The biggest of all her privatisations was of public housing, with at least 1.5m council homes eventually sold off at a vast discount, costing the public about £200bn in today’s money. Couple that with the scrapping of rent controls, and fairly soon the bill for housing benefit exploded, with the state paying landlords to house tenants. Similarly, breaking unions and driving down wages meant taxpayers subsidising low-paid work through benefits. Under Thatcher, that was family credit; today it is universal credit.
These weren’t screw-ups, but a deliberate and profound transfer of money and power to the already well-off. Thatcher’s most notable achievement was how she normalised this, “persuading the public to change economic expectations and assumptions”, as the political scientist Ivor Crewe wrote soon after her 1987 landslide.
Those same expectations and assumptions course through this summer’s debate over Johnson’s thinking. Those warnings about a big state, predicated on a lie about Thatcher’s rollback, are ministers and commentators effectively policing the prime minister.

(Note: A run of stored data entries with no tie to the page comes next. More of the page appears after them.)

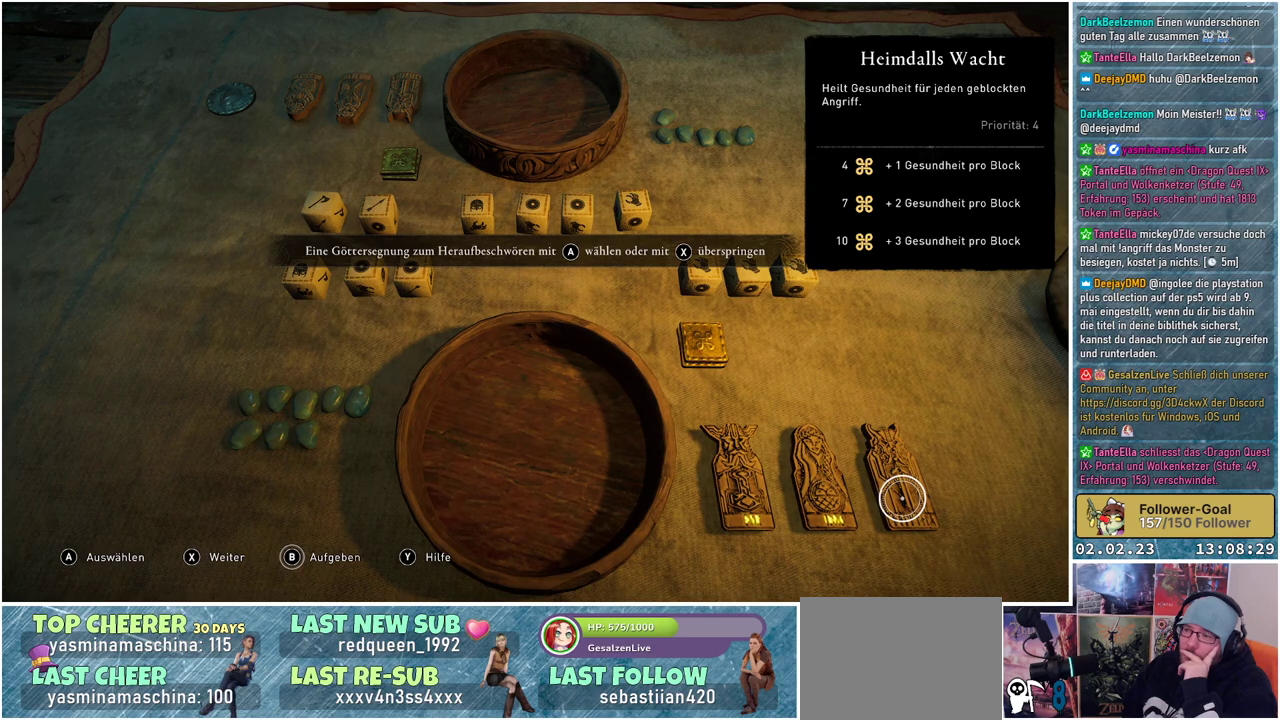
Gameplay with a controller (Xbox layout); each line is a JSON object with the inputs held at the frame after it. "events" lists button and stick changes between this image and that frame as [ms after this image, input, new state], when the widget could be followed in between.
{"buttons": [], "left_stick": "center", "right_stick": "center", "events": [[83, "A", "down"], [250, "A", "up"]]}
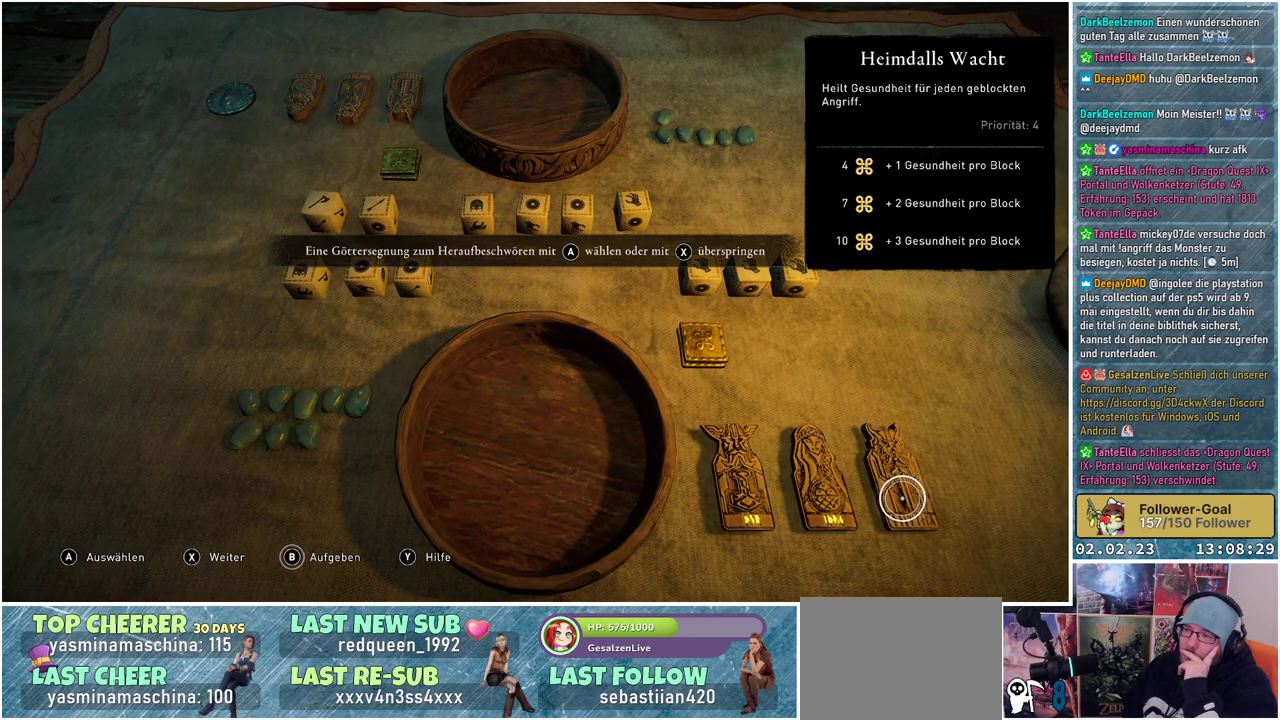
{"buttons": [], "left_stick": "center", "right_stick": "center", "events": [[100, "A", "down"], [234, "A", "up"], [317, "A", "down"], [451, "A", "up"]]}
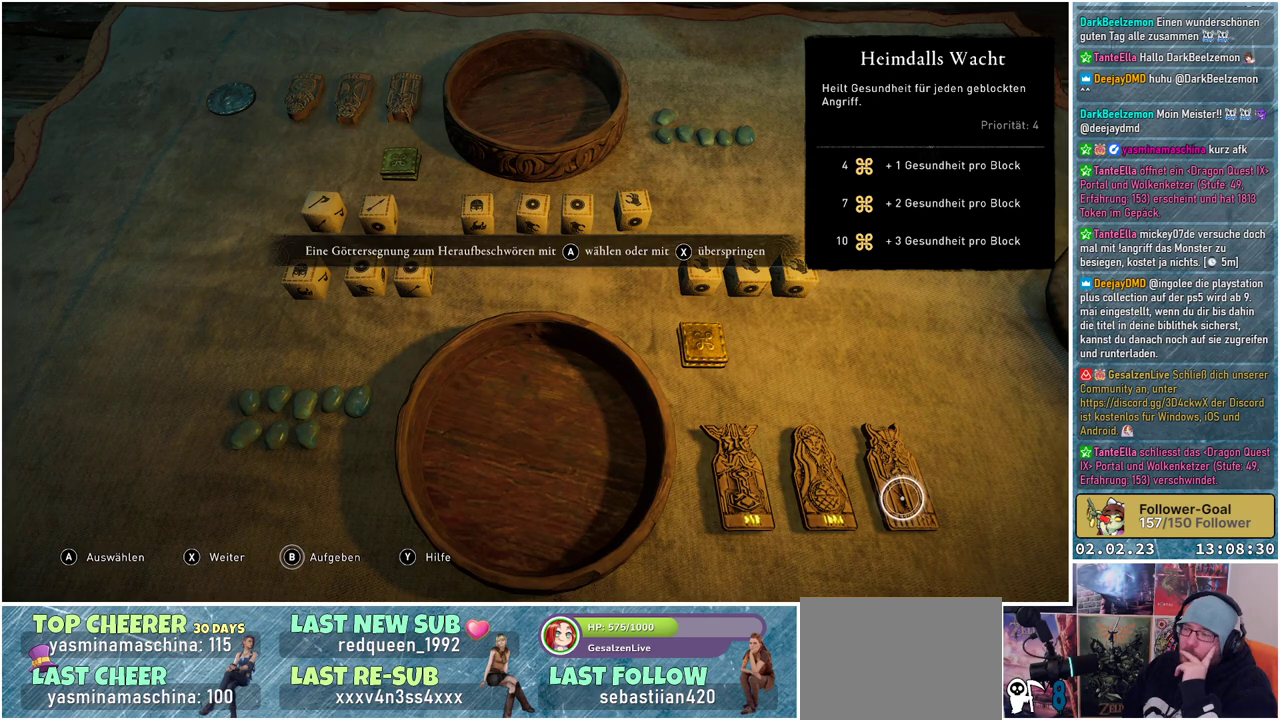
{"buttons": [], "left_stick": "center", "right_stick": "center", "events": []}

The belief that income tax rates can never go up was hardwired into politics by Thatcher and her chancellor Nigel Lawson, and has effectively removed the possibility of proper funding for both the NHS and social care. The sense that the state is always failing has been repurposed to justify everything from academy schools to Downing Street’s cronies getting billions in Covid contracts.
This is what a 50-year scam looks like. The pandemic and its aftermath means Johnson will inevitably run a bigger state than either Thatcher or David Cameron, but he will do so within limits effectively set by her. His government will give taxpayer money to civil engineering firms and property developers, while ensuring that free school meals and an uplift to universal credit are deemed unaffordable.
Most newspapers will urge him to spend less, to shrink the state. But the rest of us shouldn’t focus on whether the state will shrink – because, just as under Thatcher, it won’t really. Instead we should ask for whom the state will shrink – and who is in line for an almighty payout.